I tuoi compiti:
1. Come si chiama il Comandante della Polizia Municipale nominato nel comunicato del Comitato di Quartiere?
2. Indica se ciascuna affermazione concorda con il comunicato del Comitato di Quartiere, rispondendo sì o no e citando le parole decisive: (a) il Comitato si dichiara contrario alla rivitalizzazione dell'area; (b) Renato Giordano invita i residenti a trasferirsi in altri rioni; (c) durante gli eventi mancano servizi igienici pubblici.
3. Prosegui il comunicato del Comitato di Quartiere, ripartendo subito dopo la sua ultima frase.

Estratto selezionato:
::::

Il Comitato di Quartiere del Centro Storico stigmatizza le parole di Renato Giordano, il quale, senza mezzi termini, ed in linea con quanto dichiarato qualche giorno fa dal Comandante della Polizia Municipale Fioravante Bosco, invita i residenti dello stesso ad “emigrare in altri rioni”, al fine di utilizzare l’area come palcoscenico di eventi e serate prive di regole e senso civico.

Il Comitato ribadisce che è a favore della rivitalizzazione dell’area e a sostegno delle attività economiche (di cui i residenti sarebbero i primi beneficiari e utilizzatori), ma non riesce più a tollerare la completa indifferenza alle esigenze di chi, in quel quartiere ci vive. Un’indifferenza quotidiana, ma che torna alla ribalta in occasione delle consuete manifestazioni cittadine. Ad ogni evento si assiste infatti alla totale mancanza, ad esempio, di servizi igienici pubblici che peggiora le condizioni dei vicoli, già divenuti latrine a cielo aperto.

::::

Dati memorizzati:
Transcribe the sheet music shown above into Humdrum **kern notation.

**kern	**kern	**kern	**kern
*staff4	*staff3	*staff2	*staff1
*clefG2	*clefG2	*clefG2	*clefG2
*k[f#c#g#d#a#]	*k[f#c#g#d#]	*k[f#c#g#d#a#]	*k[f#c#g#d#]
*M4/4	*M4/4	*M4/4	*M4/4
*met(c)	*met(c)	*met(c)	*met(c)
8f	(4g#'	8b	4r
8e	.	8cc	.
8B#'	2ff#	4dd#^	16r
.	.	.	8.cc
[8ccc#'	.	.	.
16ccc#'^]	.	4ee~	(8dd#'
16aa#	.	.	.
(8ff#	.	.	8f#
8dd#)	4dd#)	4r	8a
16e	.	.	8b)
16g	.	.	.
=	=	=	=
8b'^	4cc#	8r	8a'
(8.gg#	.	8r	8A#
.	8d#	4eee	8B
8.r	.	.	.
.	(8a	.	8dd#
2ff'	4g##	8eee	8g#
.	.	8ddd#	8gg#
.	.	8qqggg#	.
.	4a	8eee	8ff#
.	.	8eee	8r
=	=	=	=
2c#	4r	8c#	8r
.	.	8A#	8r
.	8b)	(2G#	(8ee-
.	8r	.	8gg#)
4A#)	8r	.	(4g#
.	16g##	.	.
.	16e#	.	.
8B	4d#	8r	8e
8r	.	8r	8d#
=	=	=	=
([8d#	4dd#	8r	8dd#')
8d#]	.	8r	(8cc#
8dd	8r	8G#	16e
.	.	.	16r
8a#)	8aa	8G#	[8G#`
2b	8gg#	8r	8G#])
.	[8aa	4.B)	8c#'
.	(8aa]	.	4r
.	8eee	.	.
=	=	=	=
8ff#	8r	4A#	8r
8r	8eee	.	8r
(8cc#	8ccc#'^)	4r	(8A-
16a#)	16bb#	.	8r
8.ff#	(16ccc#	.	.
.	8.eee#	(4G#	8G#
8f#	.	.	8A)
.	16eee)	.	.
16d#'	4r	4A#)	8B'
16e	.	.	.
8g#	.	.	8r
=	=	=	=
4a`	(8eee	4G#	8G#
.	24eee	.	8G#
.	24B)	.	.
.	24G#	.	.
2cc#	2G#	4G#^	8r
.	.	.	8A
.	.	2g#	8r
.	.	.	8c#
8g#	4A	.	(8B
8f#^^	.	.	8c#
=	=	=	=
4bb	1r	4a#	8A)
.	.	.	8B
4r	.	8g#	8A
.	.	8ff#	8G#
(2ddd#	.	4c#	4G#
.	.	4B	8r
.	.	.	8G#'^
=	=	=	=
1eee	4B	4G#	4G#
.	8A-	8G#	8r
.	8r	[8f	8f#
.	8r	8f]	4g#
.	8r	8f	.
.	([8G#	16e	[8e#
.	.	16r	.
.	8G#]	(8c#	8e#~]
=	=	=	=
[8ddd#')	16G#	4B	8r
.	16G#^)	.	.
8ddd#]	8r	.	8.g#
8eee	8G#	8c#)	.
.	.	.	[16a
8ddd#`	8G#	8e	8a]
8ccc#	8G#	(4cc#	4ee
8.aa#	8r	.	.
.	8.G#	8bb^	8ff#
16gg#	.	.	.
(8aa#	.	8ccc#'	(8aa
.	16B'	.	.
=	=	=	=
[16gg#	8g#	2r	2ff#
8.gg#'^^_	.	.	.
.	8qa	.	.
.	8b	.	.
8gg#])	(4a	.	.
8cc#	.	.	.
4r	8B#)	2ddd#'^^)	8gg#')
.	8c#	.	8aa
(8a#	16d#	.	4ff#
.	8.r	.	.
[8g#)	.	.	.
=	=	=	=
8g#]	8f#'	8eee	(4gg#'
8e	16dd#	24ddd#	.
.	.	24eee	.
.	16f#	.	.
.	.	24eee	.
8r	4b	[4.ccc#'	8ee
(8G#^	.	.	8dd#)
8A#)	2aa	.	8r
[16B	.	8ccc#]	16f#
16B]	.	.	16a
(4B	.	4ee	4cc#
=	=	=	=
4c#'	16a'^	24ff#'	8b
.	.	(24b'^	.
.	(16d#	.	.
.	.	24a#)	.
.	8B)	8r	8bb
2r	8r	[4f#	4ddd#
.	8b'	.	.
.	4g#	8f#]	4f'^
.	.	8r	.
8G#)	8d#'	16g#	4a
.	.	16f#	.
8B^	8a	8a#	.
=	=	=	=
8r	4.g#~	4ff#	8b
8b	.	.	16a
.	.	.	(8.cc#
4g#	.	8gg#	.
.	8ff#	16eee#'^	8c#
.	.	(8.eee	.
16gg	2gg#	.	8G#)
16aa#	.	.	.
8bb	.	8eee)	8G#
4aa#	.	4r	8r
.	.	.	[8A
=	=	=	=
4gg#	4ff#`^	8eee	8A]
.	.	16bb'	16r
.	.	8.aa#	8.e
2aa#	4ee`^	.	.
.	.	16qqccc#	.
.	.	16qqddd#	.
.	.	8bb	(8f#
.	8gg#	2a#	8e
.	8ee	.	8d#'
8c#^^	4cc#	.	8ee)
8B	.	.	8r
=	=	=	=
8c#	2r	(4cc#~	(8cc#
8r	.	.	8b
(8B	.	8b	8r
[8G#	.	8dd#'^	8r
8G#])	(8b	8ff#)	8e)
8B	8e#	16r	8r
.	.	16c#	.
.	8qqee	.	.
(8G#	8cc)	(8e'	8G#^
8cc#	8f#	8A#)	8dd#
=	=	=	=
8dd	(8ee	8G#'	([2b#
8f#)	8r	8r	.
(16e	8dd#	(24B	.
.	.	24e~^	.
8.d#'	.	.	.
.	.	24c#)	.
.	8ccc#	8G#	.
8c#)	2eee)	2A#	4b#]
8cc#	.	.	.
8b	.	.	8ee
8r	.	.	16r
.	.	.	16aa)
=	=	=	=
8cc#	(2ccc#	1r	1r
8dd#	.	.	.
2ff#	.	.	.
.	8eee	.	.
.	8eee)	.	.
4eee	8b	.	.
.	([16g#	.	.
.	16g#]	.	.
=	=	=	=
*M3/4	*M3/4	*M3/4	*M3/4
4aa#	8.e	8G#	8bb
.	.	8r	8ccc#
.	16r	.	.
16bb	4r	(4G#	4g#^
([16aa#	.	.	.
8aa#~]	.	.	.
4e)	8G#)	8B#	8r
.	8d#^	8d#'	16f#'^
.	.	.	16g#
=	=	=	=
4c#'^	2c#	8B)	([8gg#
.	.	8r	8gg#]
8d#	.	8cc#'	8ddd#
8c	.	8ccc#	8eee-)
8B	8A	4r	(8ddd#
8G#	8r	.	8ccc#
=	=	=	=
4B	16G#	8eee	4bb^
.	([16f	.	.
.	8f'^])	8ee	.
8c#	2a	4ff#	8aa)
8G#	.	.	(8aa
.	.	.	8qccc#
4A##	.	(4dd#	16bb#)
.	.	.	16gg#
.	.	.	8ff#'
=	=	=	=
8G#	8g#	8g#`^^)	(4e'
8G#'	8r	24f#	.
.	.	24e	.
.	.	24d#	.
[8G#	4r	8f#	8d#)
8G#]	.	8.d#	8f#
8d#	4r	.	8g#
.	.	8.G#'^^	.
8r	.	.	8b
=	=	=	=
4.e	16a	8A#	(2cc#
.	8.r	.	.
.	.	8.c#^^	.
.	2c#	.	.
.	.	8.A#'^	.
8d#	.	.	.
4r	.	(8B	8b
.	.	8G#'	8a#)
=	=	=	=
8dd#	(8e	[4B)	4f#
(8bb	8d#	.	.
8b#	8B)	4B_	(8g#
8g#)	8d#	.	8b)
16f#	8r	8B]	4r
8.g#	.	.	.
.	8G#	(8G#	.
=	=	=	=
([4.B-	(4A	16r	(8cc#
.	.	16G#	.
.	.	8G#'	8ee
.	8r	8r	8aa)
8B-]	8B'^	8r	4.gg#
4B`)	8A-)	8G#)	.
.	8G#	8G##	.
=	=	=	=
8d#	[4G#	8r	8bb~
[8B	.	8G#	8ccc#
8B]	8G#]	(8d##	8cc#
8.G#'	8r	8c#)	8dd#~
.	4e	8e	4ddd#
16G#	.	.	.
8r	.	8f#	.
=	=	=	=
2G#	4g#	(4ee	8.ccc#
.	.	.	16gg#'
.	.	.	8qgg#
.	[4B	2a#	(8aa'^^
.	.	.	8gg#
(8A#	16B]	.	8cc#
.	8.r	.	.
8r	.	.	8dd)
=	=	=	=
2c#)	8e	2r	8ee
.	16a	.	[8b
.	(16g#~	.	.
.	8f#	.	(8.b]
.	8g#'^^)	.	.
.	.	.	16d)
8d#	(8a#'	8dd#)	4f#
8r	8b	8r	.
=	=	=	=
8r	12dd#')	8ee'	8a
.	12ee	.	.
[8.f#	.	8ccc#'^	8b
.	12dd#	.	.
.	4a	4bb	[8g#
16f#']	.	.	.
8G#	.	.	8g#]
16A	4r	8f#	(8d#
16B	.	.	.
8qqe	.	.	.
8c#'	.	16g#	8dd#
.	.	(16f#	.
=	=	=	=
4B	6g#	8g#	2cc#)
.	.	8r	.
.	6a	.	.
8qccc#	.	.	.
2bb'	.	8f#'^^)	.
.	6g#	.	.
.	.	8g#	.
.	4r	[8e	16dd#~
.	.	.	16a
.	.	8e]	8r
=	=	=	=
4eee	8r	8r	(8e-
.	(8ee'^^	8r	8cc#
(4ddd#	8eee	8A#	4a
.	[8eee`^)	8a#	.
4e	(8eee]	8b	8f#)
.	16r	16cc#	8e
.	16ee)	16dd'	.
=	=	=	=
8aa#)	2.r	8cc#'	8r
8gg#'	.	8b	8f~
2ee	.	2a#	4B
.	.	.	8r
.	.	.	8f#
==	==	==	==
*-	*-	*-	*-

::::

Risposte fornite:
1. Fioravante Bosco.

2.
(a) No: «è a favore della rivitalizzazione dell’area».
(b) Sì: «invita i residenti dello stesso ad “emigrare in altri rioni”».
(c) Sì: «totale mancanza, ad esempio, di servizi igienici pubblici».

3.
La mancanza di rispetto verso le famiglie residenti, gli anziani, e i malati che in quella zona ci vivono, si aggrava nel momento in cui, a volte senza alcun preavviso, gli stessi vengono reclusi, divenendo ostaggi di calca, fioriere e sbarramenti vari. 


Continuando a rispondere alle dichiarazioni di Renato Giordano, inoltre, si intende sottolineare quanto non corrisponda a realtà la circostanza che gli eventi avrebbero aumentato il valore degli immobili. A tal proposito invitiamo il Direttore di Città Spettacolo a verificare i report delle principali testate economiche, l’OMI e le agenzie immobiliari cittadine.
La verità è che, da anni, si assiste inermi ed increduli ad una continua svalutazione degli stessi proprio a causa del degrado socio-economico e della conseguente e sistemica desertificazione del centro storico, ritenuta sempre più zona franca per avventori, spacciatori e locali che, dichiarandosi “club” ed “associazioni”, somministrano alcolici senza alcun rilascio di scontrini e ricevute.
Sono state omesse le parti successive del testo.